Menurut Mita, investigasi itu mendesak dilakukan karena saat ini muncul serangkaian pemberitaan yang telah dibangun atas respons terhadap dugaan manipulasi yang dilakukan oleh penyelenggara pemilu tersebut. Temuan-temuan itu juga tidak dilanjutkan dengan serangkaian upaya proses hukum, seperti melaporkan kepada Bawaslu, DKPP, dan instansi yang berwenang.
Investigasi dari Bawaslu juga bisa mengurangi spekulasi publik terhadap citra kelembagaan penyelenggara pemilu di tengah tahapan pemilu yang sedang berjalan saat ini. Selain itu, isu yang telah dibangun hanya akan berpotensi menimbulkan disinformasi dan kabar bohong atau hoaks yang sangat merugikan publik apabila tidak dibuktikan secara hukum.
Oleh sebab itu, JPPR dan KIPP juga mengimbau kepada seluruh pihak agar tidak berspekulasi terhadap peristiwa yang belum dapat dipastikan kebenarannya sehingga tidak terjadi disinformasi dan hoaks yang meluas di ruang publik ”Kami meminta kepada pihak mana pun yang terlibat dalam pembangunan isu kontroversi dugaan kecurangan dan intimidasi penyelenggara pemilu harus bertanggung jawab kepada publik dengan isu yang telah dibangun secara terang benderang,” ujar Mita.
JPPR dan KIPP mengimbau agar tidak ada pihak mana pun yang memainkan isu penundaan pemilu dan beranggapan pelaksanaan pemilu tidak memiliki kesiapan.
Selain itu, JPPR dan KIPP menyayangkan adanya sejumlah pihak yang memanfaatkan kondisi ini untuk melakukan tindakan-tindakan yang inkonstitusional, yakni mendorong penundaan pemilu.
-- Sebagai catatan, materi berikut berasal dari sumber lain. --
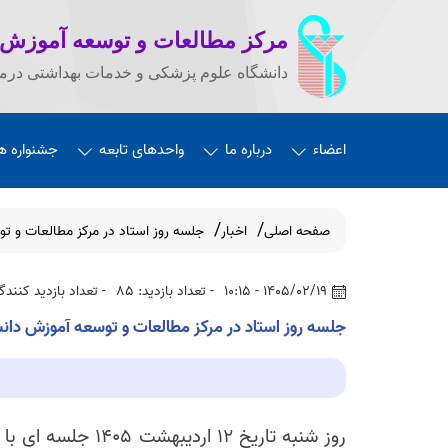
مرکز مطالعات و توسعه آموزش
دانشگاه علوم پزشکی و خدمات بهداشتی درما
اعضاء
درباره ما
واحدهای تابعه
جشنواره ه
صفحه اصلی
اخبار
جلسه روز استاد در مرکز مطالعات و تو
1405/02/19 - 10:15
- تعداد بازدید: 85
- تعداد بازدید کنندگان
جلسه روز استاد در مرکز مطالعات و توسعه آموزش دانش
روز شنبه تاریخ 12 اردیبهشت 1405 ج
Hal tersebut sangat mencoreng komitmen kebangsaan untuk menegakkan konstitusi dan peraturan perundang-undangan. Pasal 22 E Ayat (1) UUD 1945 mengamanatkan pemilu dilaksanakan secara periodik tanpa adanya ruang untuk dilakukan penundaan pemilu.
”JPPR dan KIPP mengimbau agar tidak ada pihak mana pun yang memainkan isu penundaan pemilu dan beranggapan pelaksanaan pemilu tidak memiliki kesiapan,” tutur Mita.
Ketua Bawaslu Rahmat Bagja berulang kali mengatakan, pihaknya mempersilakan masyarakat sipil untuk melaporkan dugaan manipulasi hasil verifikasi faktual ke Bawaslu. Jika ada kemungkinan pelanggaran administrasi, Bawaslu akan menindaklanjutinya.
”Atau kalau ada dugaan tindak pidana pemilu, Bawaslu akan melakukan kajian dan berkomunikasi dengan sentra penegakan hukum terpadu seperti kepolisian dan kejaksaan,” ujarnya.
Peneliti Perkumpukan untuk Pemilu dan Demokrasi (Perludem), Fadli Ramadhanil, mengatakan, Bawaslu secara otoritas kelembagaan mengawasi secara langsung dan melekat setiap tahapan pemilu, termasuk proses verifikasi faktual. Jika Bawaslu tidak menemukan itu di dalam proses pengawasan, artinya ada yang tidak maksimal dalam proses pengawasan.
”Atau bisa juga tindakan dugaan manipulasi itu dilakukan tertutup sehingga jauh dari jangkauan Bawaslu. Beberapa informasi yang kami terima menunjukkan itu,” tuturnya.
Menurut Fadli, Bawaslu salah besar kalau hanya menunggu laporan dari masyarakat untuk memeriksa dan menelusuri dugaan manipulasi di dalam proses verifikasi faktual parpol. Apalagi informasi ini sudah diberitakan oleh media arus utama yang kredibel. Bahkan, sudah banyak petunjuk yang disampaikan, termasuk nama-nama orang yang mengalami peristiwa dugaan manipulasi tersebut.
”Bawaslu dengan otoritas dan kewenangan yang dimiliki seharusnya sudah bisa bergerak. Bawaslu itu lembaga pengawas dan penegakan hukum yang bisa bertindak tanpa adanya laporan atau tanpa harus menunggu laporan,” katanya.